Iran: un ancien des Gardiens de la Révolution nommé chef de la plus haute instance de sécurité
Mohammad Bagher Zolghadr a formellement été nommé par le président Massoud Pezeshkian, mais le directeur adjoint de la communication du président a écrit sur X que la décision avait été approuvée par Mojtaba Khamenei
L’Iran a nommé Mohammad Bagher Zolghadr, un ancien commandant des Gardiens de la Révolution et fidèle du défunt Ali Larijani, pour remplacer ce dernier à la tête du Conseil suprême de sécurité nationale, a rapporté mardi la télévision d’Etat.
Ali Larijani, pilier de la République islamique, dirigeait la plus haute instance de sécurité jusqu’à sa mort la semaine dernière lors de frappes israéliennes à Téhéran.
Mohammad Bagher Zolghadr, qui a également occupé des postes de haut rang aux ministères de l’Intérieur et de la Justice, est un ancien commandant adjoint des Gardiens de la Révolution, l’armée idéologique iranienne dont l’objectif déclaré est de protéger la Révolution islamique contre les menaces internes et externes.
Il a occupé ce poste pendant huit ans, après avoir servi pendant la guerre contre l’Irak de Saddam Hussein (1980-1988).
Il a aussi dirigé pendant huit ans l’état-major interarmées des Gardiens.
En 2005, il a été nommé vice-ministre de l’Intérieur en charge de la sécurité et de la police dans le gouvernement du président Mahmoud Ahmadinejad, une décision qui avait été perçue comme un renforcement de l’influence des Gardiens dans la sphère politique.
Depuis 2023, il était secrétaire du Conseil de discernement, une institution qui s’apparente au Conseil d’Etat français.
Son nouveau poste devrait lui conférer un rôle majeur dans la guerre contre les Etats-Unis et Israël, après la mort de plus d’une dizaine de hauts responsables de sécurité.
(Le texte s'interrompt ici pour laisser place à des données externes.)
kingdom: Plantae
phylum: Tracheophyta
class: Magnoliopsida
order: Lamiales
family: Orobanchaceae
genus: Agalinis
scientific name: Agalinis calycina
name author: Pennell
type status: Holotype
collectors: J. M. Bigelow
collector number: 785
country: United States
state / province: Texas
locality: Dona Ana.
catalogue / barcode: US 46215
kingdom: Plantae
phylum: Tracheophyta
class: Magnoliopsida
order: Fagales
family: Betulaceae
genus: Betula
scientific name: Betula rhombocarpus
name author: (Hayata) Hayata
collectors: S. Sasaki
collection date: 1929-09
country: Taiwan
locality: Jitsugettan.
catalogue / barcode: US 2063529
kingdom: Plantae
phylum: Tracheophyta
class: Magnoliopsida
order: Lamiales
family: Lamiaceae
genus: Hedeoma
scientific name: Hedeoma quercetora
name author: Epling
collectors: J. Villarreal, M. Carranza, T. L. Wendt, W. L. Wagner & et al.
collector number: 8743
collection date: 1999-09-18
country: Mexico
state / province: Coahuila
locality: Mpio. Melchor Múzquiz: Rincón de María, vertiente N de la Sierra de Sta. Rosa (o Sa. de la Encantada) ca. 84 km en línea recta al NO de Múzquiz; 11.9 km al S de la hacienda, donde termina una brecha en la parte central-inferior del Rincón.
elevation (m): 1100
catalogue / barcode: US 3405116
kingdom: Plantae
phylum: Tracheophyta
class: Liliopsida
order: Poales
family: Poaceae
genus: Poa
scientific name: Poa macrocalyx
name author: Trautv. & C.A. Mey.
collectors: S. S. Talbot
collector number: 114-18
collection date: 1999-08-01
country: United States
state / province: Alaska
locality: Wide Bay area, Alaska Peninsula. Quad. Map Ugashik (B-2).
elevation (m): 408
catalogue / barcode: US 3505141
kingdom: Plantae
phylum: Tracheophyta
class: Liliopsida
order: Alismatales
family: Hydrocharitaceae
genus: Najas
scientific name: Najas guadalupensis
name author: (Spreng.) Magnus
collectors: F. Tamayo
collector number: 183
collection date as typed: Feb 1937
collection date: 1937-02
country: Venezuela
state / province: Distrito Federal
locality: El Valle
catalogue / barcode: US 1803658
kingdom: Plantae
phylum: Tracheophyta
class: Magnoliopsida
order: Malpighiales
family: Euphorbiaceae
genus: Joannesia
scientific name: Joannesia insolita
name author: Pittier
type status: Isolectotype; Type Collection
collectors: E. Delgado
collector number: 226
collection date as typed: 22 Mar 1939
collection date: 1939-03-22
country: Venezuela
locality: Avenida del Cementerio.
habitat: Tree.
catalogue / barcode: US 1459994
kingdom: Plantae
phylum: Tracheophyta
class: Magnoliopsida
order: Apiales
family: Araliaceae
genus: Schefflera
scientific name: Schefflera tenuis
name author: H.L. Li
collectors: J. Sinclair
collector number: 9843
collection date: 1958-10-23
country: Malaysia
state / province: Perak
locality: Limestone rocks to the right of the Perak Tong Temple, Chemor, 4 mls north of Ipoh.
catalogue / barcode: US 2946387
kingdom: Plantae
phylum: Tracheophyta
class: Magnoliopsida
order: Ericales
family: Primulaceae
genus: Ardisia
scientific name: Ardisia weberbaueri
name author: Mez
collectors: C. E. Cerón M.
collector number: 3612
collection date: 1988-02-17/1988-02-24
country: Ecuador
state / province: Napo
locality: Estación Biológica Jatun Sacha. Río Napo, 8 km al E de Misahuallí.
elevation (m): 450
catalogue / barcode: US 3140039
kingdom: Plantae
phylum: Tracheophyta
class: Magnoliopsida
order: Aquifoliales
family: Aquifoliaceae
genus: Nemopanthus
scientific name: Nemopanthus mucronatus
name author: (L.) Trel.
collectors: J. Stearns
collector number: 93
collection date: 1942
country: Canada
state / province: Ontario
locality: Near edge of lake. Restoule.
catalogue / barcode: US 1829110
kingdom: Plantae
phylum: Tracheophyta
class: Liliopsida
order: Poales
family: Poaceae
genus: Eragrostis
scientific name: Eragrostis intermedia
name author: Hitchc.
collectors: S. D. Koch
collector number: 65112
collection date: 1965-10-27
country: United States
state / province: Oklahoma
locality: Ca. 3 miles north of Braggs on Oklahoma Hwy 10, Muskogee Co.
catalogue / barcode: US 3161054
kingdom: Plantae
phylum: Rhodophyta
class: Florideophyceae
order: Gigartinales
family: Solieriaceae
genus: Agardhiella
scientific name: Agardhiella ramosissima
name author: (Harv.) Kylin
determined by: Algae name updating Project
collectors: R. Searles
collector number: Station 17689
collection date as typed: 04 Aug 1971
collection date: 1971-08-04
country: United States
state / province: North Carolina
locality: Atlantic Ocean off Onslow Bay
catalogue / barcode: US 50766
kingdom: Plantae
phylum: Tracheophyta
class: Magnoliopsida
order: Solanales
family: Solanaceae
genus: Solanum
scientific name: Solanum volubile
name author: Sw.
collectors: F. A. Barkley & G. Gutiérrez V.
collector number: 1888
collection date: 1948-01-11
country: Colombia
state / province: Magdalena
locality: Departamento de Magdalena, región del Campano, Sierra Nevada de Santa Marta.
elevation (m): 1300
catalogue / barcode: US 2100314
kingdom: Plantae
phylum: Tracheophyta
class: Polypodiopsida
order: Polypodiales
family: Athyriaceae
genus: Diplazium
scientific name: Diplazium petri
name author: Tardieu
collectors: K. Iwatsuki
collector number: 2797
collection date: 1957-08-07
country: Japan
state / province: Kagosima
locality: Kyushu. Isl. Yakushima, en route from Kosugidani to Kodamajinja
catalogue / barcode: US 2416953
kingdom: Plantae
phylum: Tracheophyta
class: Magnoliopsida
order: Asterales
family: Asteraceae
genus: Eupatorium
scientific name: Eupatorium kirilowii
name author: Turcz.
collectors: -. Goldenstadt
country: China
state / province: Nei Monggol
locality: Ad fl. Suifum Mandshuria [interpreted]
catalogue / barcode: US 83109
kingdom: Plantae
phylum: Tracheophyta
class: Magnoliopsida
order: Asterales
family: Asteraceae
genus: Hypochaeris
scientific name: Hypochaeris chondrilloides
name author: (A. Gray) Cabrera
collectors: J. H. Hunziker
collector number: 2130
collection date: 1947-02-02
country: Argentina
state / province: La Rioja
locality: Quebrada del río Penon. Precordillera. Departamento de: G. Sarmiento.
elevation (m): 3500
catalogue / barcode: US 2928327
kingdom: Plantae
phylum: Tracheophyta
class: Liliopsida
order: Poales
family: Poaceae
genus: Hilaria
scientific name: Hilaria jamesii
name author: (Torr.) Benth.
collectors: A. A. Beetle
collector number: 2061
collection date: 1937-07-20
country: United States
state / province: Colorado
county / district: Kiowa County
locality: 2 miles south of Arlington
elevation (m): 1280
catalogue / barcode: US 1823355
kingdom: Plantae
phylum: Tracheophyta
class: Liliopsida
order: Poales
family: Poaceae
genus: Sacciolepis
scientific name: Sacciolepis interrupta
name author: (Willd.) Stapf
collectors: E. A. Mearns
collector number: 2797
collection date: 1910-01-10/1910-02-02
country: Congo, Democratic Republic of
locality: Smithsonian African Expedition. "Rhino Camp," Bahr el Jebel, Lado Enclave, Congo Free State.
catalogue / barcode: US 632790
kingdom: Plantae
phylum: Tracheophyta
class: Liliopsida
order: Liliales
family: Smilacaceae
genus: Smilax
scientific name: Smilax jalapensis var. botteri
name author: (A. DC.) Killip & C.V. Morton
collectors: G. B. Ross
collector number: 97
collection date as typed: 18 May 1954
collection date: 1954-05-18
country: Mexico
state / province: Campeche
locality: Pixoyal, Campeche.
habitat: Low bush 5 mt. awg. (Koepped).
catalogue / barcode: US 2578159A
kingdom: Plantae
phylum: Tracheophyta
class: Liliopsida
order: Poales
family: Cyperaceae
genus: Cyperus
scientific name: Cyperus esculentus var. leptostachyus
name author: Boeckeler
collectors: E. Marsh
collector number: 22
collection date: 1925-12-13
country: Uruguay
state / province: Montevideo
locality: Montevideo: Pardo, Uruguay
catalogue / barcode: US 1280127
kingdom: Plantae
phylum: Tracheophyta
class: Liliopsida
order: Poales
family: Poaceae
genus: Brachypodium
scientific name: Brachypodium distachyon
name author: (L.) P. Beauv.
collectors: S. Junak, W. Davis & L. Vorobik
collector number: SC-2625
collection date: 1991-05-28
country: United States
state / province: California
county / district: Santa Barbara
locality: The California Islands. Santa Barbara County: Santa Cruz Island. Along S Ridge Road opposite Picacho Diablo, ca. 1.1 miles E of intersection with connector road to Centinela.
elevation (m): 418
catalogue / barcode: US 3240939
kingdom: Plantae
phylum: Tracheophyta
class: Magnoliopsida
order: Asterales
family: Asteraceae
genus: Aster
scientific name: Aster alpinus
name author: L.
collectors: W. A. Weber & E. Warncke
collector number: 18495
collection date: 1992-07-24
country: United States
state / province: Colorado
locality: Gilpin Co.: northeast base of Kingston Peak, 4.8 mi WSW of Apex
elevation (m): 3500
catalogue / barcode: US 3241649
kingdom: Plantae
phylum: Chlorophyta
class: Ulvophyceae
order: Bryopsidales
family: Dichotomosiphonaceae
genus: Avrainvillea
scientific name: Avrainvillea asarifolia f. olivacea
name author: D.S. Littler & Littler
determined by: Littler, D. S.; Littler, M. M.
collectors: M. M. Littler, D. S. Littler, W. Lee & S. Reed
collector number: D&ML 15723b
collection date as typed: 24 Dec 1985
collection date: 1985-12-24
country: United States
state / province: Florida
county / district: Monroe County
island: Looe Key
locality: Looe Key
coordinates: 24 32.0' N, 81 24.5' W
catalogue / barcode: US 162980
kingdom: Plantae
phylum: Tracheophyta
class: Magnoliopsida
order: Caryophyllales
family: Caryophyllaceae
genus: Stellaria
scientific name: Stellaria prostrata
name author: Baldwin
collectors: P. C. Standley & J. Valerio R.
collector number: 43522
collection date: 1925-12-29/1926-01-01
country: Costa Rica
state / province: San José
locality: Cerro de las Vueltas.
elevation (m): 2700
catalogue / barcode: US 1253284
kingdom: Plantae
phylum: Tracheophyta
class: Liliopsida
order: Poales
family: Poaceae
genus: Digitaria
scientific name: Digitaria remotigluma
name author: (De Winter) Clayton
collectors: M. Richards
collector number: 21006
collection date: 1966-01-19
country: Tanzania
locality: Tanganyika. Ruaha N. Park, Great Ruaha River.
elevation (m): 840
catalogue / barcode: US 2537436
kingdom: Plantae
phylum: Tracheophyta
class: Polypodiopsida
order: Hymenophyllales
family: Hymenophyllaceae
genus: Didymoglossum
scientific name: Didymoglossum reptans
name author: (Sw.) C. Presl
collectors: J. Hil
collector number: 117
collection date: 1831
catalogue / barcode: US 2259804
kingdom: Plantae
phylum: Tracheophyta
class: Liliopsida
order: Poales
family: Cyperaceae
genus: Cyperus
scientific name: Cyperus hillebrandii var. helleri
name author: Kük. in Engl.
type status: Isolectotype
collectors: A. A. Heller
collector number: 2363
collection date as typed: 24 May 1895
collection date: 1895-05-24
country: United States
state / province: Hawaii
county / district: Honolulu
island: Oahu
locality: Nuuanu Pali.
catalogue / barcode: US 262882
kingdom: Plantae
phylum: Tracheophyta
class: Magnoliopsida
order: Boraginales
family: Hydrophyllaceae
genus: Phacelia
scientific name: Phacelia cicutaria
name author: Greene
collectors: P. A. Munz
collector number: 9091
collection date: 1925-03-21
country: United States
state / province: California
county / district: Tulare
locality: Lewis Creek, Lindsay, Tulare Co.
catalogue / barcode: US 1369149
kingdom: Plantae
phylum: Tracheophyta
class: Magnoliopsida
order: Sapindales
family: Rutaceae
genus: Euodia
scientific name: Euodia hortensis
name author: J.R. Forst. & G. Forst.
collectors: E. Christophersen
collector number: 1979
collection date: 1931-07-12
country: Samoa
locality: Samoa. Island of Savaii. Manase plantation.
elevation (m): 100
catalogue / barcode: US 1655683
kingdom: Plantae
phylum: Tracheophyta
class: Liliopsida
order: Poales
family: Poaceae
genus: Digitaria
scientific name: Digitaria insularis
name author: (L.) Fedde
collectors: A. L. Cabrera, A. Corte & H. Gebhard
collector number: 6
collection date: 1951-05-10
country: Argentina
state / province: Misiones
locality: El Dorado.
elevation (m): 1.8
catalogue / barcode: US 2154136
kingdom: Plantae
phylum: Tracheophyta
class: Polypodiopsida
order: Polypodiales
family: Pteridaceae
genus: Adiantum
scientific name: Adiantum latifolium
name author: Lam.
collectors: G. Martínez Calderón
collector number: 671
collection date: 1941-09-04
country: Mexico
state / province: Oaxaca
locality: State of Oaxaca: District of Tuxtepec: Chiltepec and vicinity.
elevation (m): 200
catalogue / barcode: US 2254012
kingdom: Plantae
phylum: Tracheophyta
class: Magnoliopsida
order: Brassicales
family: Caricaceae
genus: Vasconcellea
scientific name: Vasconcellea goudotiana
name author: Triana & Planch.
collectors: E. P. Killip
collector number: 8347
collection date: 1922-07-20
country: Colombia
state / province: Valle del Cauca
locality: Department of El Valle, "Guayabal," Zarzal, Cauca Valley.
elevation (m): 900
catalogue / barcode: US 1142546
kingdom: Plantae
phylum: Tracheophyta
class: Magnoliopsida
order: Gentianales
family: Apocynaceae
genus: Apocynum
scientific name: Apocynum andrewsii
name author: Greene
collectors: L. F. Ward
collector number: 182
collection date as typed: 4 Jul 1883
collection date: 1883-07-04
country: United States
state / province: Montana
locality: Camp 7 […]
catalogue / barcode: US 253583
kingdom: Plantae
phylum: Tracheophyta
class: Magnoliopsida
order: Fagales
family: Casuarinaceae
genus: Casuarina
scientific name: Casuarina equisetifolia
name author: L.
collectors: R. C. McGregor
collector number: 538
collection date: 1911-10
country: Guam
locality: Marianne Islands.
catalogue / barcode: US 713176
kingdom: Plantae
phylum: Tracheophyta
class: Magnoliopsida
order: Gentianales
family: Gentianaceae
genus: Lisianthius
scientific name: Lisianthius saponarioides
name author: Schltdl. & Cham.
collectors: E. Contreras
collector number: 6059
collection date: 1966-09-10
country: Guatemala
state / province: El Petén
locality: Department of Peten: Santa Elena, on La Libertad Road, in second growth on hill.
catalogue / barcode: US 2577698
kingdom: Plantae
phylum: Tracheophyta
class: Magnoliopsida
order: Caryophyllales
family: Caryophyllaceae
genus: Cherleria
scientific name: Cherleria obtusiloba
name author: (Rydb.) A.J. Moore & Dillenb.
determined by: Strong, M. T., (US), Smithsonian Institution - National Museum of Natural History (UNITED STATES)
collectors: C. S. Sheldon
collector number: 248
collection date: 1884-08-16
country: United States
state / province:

Mais les structures actuelles du pouvoir à Téhéran restent floues après la mort de l’ancien guide suprême, Ali Khamenei, tandis que son successeur et fils, Mojtaba, blessé, n’est toujours pas apparu en public.
Mohammad Bagher Zolghadr a formellement été nommé par le président Massoud Pezeshkian, mais le directeur adjoint de la communication du président a écrit sur X que la décision avait été approuvée par Mojtaba Khamenei.